COLUMBUS, Ohio — Regenerative agriculture aims to better the environment and there are a number of ways farmers attempt to practice that philosophy.
Spectrum News 1 agriculture expert Andy Vance said the most valuable asset farmers have is the land itself.
"Doing practices that maybe add soil carbon back into the land, rebuild some of the topsoil, take better care of the waterways and that natural resource; those are all good things for the farmer both philosophically, but also in terms of profitability," Vance said.
Vance also said there is no universally accepted definition for regenerative agriculture.
"A lot of times you'll hear that term tossed around almost like a buzzword. In a way, it's an evolution from what we used to call conservation farming where maybe we're just changing tilling practices from old-type plowing to more no-till or limited tillage, so we're disturbing the soil less," he said. "Maybe it's adding cover crops, so you're getting more organic matter back into the soil and protecting the soil from erosion. These are things farmers have done for a long time."
According to the USDA, "soil tillage" is physically turning the soil in order to control weeds and pests. The department also said the process can increase the likelihood of soil erosion and nutrient runoff.

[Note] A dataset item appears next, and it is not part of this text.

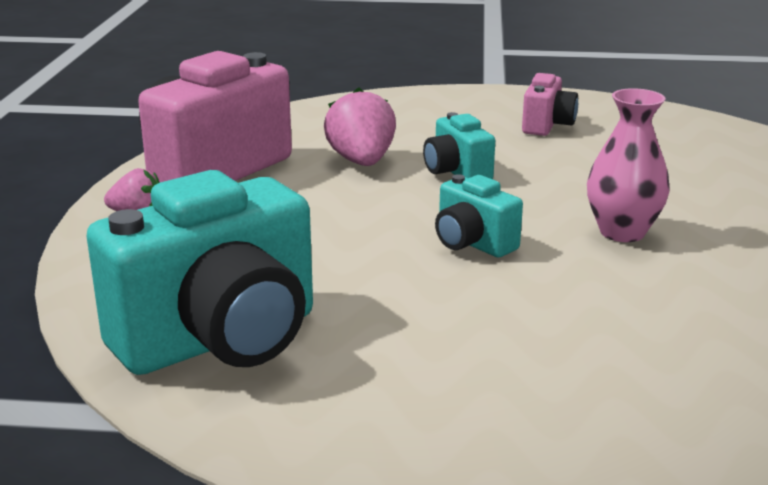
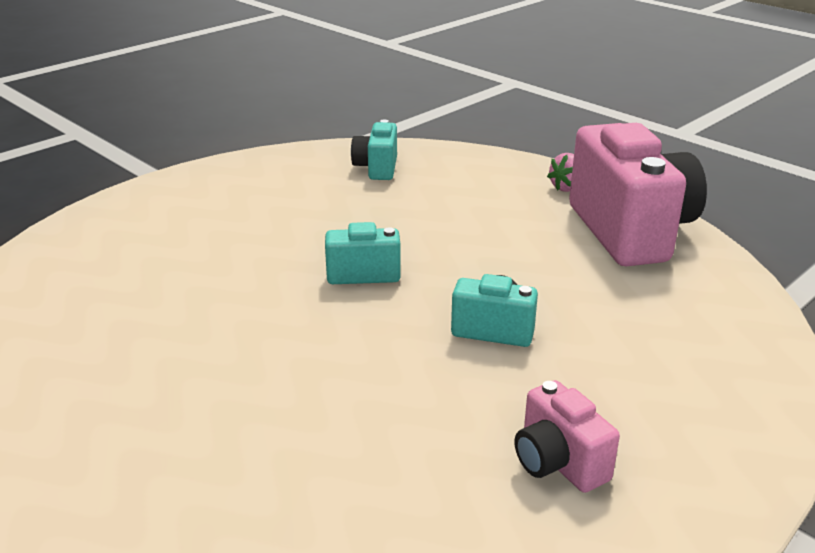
camera: 130 degrees right, 5 degrees up
turquoise camera [87,170,313,375] -> turquoise camera [351,119,397,180], size x0.49
pink strawberry [324,87,396,166] -> none
pink vase [587,88,669,242] -> none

Vance said the cost of implementing regenerative practices varies.
"Some practices, very inexpensive to implement and just require minor changes, but others, like if you're changing tillage systems for example," he said. "If you were someone who used to do a lot of cultivation and now you want to go to no-till, maybe that requires new equipment or different equipment."
The USDA and other agencies may offer incentives to farmers who used regenerative-type practices.